Exercise objective:
Leave every picture out, and retype all the remaining records exactly.

▼

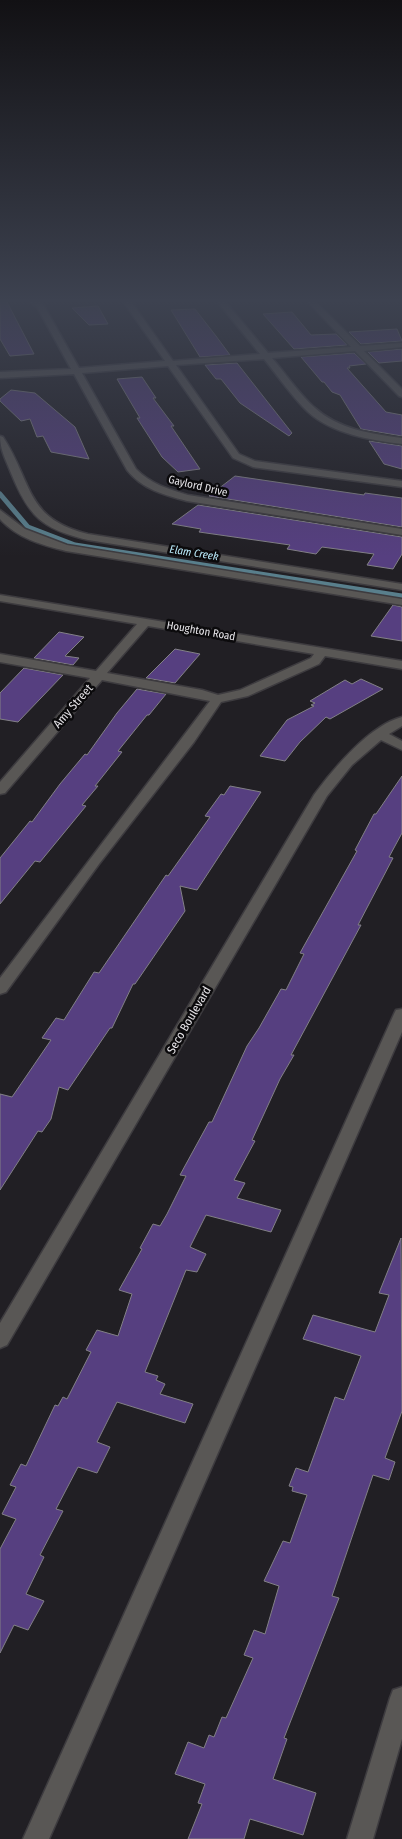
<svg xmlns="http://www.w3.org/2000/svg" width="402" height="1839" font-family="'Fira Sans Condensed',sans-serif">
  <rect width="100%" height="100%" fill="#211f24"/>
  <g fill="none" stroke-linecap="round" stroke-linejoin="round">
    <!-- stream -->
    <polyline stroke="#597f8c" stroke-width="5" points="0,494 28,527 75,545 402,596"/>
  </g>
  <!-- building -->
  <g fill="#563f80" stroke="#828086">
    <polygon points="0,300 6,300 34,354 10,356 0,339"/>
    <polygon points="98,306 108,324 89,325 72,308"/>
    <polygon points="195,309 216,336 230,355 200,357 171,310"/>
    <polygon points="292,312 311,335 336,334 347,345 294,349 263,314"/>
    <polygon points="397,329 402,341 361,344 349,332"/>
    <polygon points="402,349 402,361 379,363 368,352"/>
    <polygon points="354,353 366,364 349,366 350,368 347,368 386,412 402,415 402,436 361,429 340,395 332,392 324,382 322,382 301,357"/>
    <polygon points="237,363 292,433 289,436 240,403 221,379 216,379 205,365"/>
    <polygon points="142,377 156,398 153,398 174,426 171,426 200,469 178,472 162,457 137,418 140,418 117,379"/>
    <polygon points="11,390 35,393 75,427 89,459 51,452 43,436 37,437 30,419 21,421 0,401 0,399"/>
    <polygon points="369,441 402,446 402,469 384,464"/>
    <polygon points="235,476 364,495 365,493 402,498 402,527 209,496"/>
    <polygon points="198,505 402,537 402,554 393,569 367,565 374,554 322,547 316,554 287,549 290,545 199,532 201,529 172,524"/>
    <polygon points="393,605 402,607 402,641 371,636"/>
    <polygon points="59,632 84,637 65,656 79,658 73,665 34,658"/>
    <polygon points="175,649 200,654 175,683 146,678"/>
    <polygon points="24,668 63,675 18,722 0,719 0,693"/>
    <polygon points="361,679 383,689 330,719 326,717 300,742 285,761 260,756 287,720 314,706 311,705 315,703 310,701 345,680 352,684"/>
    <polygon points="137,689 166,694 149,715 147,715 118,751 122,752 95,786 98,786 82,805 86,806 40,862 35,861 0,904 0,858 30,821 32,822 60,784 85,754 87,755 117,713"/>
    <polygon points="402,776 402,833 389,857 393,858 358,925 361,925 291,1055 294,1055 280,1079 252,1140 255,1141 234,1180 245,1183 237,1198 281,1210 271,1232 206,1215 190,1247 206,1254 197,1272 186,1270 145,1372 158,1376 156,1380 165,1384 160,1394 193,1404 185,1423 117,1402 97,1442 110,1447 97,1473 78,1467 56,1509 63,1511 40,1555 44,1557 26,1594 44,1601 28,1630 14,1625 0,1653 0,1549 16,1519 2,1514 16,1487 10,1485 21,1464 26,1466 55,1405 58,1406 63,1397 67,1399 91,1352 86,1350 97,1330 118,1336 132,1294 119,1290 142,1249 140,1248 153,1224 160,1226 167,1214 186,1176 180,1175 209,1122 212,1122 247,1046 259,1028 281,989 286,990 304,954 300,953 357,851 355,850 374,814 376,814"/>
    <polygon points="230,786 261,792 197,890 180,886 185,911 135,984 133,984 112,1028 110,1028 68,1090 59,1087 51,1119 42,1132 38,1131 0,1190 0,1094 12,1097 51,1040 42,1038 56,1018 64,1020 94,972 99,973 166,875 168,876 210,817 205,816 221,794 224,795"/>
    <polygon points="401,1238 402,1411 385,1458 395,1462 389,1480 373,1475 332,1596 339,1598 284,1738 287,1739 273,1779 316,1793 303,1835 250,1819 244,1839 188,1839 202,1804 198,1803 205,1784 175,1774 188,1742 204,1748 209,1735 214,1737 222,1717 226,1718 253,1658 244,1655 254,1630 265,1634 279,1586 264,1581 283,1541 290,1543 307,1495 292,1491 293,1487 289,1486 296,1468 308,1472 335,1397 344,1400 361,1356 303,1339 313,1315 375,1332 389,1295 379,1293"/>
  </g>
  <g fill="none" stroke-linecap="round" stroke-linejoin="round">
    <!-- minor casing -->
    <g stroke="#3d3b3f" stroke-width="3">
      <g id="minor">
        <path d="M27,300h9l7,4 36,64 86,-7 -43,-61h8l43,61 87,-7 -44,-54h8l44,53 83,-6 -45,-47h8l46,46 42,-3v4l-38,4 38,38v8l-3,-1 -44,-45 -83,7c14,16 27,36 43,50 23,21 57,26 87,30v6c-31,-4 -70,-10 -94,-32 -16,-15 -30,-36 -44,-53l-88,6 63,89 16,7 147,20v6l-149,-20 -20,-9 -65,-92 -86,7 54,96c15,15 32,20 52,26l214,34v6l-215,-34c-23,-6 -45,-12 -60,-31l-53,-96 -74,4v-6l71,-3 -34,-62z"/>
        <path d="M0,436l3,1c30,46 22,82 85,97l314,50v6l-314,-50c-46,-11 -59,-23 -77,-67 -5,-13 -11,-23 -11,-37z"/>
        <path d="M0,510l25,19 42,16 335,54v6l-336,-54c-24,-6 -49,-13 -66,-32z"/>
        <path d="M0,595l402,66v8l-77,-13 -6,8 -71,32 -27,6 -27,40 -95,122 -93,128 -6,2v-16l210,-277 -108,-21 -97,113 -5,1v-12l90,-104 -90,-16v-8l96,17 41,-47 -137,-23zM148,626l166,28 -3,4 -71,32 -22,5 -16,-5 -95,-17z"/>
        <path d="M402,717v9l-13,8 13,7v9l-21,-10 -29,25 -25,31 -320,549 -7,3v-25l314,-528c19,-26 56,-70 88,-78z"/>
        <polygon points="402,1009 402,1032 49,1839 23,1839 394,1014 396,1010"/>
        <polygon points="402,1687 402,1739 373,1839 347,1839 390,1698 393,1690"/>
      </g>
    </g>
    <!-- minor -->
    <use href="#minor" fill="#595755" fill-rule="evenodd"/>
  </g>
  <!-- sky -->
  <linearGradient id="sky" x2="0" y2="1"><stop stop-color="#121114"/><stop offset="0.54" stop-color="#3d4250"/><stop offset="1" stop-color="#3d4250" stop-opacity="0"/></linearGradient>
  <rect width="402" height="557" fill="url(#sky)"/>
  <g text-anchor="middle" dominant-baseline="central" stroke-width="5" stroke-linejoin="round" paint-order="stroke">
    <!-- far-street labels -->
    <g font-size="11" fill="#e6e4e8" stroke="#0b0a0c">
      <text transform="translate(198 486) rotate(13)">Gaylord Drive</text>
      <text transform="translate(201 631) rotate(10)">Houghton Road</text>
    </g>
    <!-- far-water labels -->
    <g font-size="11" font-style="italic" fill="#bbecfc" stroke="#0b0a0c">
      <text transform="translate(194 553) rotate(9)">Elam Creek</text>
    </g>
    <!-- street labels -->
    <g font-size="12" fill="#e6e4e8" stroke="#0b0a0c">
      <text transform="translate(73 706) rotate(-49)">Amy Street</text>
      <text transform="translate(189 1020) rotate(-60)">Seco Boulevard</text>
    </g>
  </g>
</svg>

▲

Exercise solution:
<svg xmlns="http://www.w3.org/2000/svg" width="402" height="1839" font-family="'Fira Sans Condensed',sans-serif">
  <rect width="100%" height="100%" fill="#211f24"/>
  <g fill="none" stroke-linecap="round" stroke-linejoin="round">
    <!-- stream -->
    <polyline stroke="#597f8c" stroke-width="5" points="0,494 28,527 75,545 402,596"/>
  </g>
  <!-- building -->
  <g fill="#563f80" stroke="#828086">
    <polygon points="0,300 6,300 34,354 10,356 0,339"/>
    <polygon points="98,306 108,324 89,325 72,308"/>
    <polygon points="195,309 216,336 230,355 200,357 171,310"/>
    <polygon points="292,312 311,335 336,334 347,345 294,349 263,314"/>
    <polygon points="397,329 402,341 361,344 349,332"/>
    <polygon points="402,349 402,361 379,363 368,352"/>
    <polygon points="354,353 366,364 349,366 350,368 347,368 386,412 402,415 402,436 361,429 340,395 332,392 324,382 322,382 301,357"/>
    <polygon points="237,363 292,433 289,436 240,403 221,379 216,379 205,365"/>
    <polygon points="142,377 156,398 153,398 174,426 171,426 200,469 178,472 162,457 137,418 140,418 117,379"/>
    <polygon points="11,390 35,393 75,427 89,459 51,452 43,436 37,437 30,419 21,421 0,401 0,399"/>
    <polygon points="369,441 402,446 402,469 384,464"/>
    <polygon points="235,476 364,495 365,493 402,498 402,527 209,496"/>
    <polygon points="198,505 402,537 402,554 393,569 367,565 374,554 322,547 316,554 287,549 290,545 199,532 201,529 172,524"/>
    <polygon points="393,605 402,607 402,641 371,636"/>
    <polygon points="59,632 84,637 65,656 79,658 73,665 34,658"/>
    <polygon points="175,649 200,654 175,683 146,678"/>
    <polygon points="24,668 63,675 18,722 0,719 0,693"/>
    <polygon points="361,679 383,689 330,719 326,717 300,742 285,761 260,756 287,720 314,706 311,705 315,703 310,701 345,680 352,684"/>
    <polygon points="137,689 166,694 149,715 147,715 118,751 122,752 95,786 98,786 82,805 86,806 40,862 35,861 0,904 0,858 30,821 32,822 60,784 85,754 87,755 117,713"/>
    <polygon points="402,776 402,833 389,857 393,858 358,925 361,925 291,1055 294,1055 280,1079 252,1140 255,1141 234,1180 245,1183 237,1198 281,1210 271,1232 206,1215 190,1247 206,1254 197,1272 186,1270 145,1372 158,1376 156,1380 165,1384 160,1394 193,1404 185,1423 117,1402 97,1442 110,1447 97,1473 78,1467 56,1509 63,1511 40,1555 44,1557 26,1594 44,1601 28,1630 14,1625 0,1653 0,1549 16,1519 2,1514 16,1487 10,1485 21,1464 26,1466 55,1405 58,1406 63,1397 67,1399 91,1352 86,1350 97,1330 118,1336 132,1294 119,1290 142,1249 140,1248 153,1224 160,1226 167,1214 186,1176 180,1175 209,1122 212,1122 247,1046 259,1028 281,989 286,990 304,954 300,953 357,851 355,850 374,814 376,814"/>
    <polygon points="230,786 261,792 197,890 180,886 185,911 135,984 133,984 112,1028 110,1028 68,1090 59,1087 51,1119 42,1132 38,1131 0,1190 0,1094 12,1097 51,1040 42,1038 56,1018 64,1020 94,972 99,973 166,875 168,876 210,817 205,816 221,794 224,795"/>
    <polygon points="401,1238 402,1411 385,1458 395,1462 389,1480 373,1475 332,1596 339,1598 284,1738 287,1739 273,1779 316,1793 303,1835 250,1819 244,1839 188,1839 202,1804 198,1803 205,1784 175,1774 188,1742 204,1748 209,1735 214,1737 222,1717 226,1718 253,1658 244,1655 254,1630 265,1634 279,1586 264,1581 283,1541 290,1543 307,1495 292,1491 293,1487 289,1486 296,1468 308,1472 335,1397 344,1400 361,1356 303,1339 313,1315 375,1332 389,1295 379,1293"/>
  </g>
  <g fill="none" stroke-linecap="round" stroke-linejoin="round">
    <!-- minor casing -->
    <g stroke="#3d3b3f" stroke-width="3">
      <g id="minor">
        <path d="M27,300h9l7,4 36,64 86,-7 -43,-61h8l43,61 87,-7 -44,-54h8l44,53 83,-6 -45,-47h8l46,46 42,-3v4l-38,4 38,38v8l-3,-1 -44,-45 -83,7c14,16 27,36 43,50 23,21 57,26 87,30v6c-31,-4 -70,-10 -94,-32 -16,-15 -30,-36 -44,-53l-88,6 63,89 16,7 147,20v6l-149,-20 -20,-9 -65,-92 -86,7 54,96c15,15 32,20 52,26l214,34v6l-215,-34c-23,-6 -45,-12 -60,-31l-53,-96 -74,4v-6l71,-3 -34,-62z"/>
        <path d="M0,436l3,1c30,46 22,82 85,97l314,50v6l-314,-50c-46,-11 -59,-23 -77,-67 -5,-13 -11,-23 -11,-37z"/>
        <path d="M0,510l25,19 42,16 335,54v6l-336,-54c-24,-6 -49,-13 -66,-32z"/>
        <path d="M0,595l402,66v8l-77,-13 -6,8 -71,32 -27,6 -27,40 -95,122 -93,128 -6,2v-16l210,-277 -108,-21 -97,113 -5,1v-12l90,-104 -90,-16v-8l96,17 41,-47 -137,-23zM148,626l166,28 -3,4 -71,32 -22,5 -16,-5 -95,-17z"/>
        <path d="M402,717v9l-13,8 13,7v9l-21,-10 -29,25 -25,31 -320,549 -7,3v-25l314,-528c19,-26 56,-70 88,-78z"/>
        <polygon points="402,1009 402,1032 49,1839 23,1839 394,1014 396,1010"/>
        <polygon points="402,1687 402,1739 373,1839 347,1839 390,1698 393,1690"/>
      </g>
    </g>
    <!-- minor -->
    <use href="#minor" fill="#595755" fill-rule="evenodd"/>
  </g>
  <!-- sky -->
  <linearGradient id="sky" x2="0" y2="1"><stop stop-color="#121114"/><stop offset="0.54" stop-color="#3d4250"/><stop offset="1" stop-color="#3d4250" stop-opacity="0"/></linearGradient>
  <rect width="402" height="557" fill="url(#sky)"/>
  <g text-anchor="middle" dominant-baseline="central" stroke-width="5" stroke-linejoin="round" paint-order="stroke">
    <!-- far-street labels -->
    <g font-size="11" fill="#e6e4e8" stroke="#0b0a0c">
      <text transform="translate(198 486) rotate(13)">Gaylord Drive</text>
      <text transform="translate(201 631) rotate(10)">Houghton Road</text>
    </g>
    <!-- far-water labels -->
    <g font-size="11" font-style="italic" fill="#bbecfc" stroke="#0b0a0c">
      <text transform="translate(194 553) rotate(9)">Elam Creek</text>
    </g>
    <!-- street labels -->
    <g font-size="12" fill="#e6e4e8" stroke="#0b0a0c">
      <text transform="translate(73 706) rotate(-49)">Amy Street</text>
      <text transform="translate(189 1020) rotate(-60)">Seco Boulevard</text>
    </g>
  </g>
</svg>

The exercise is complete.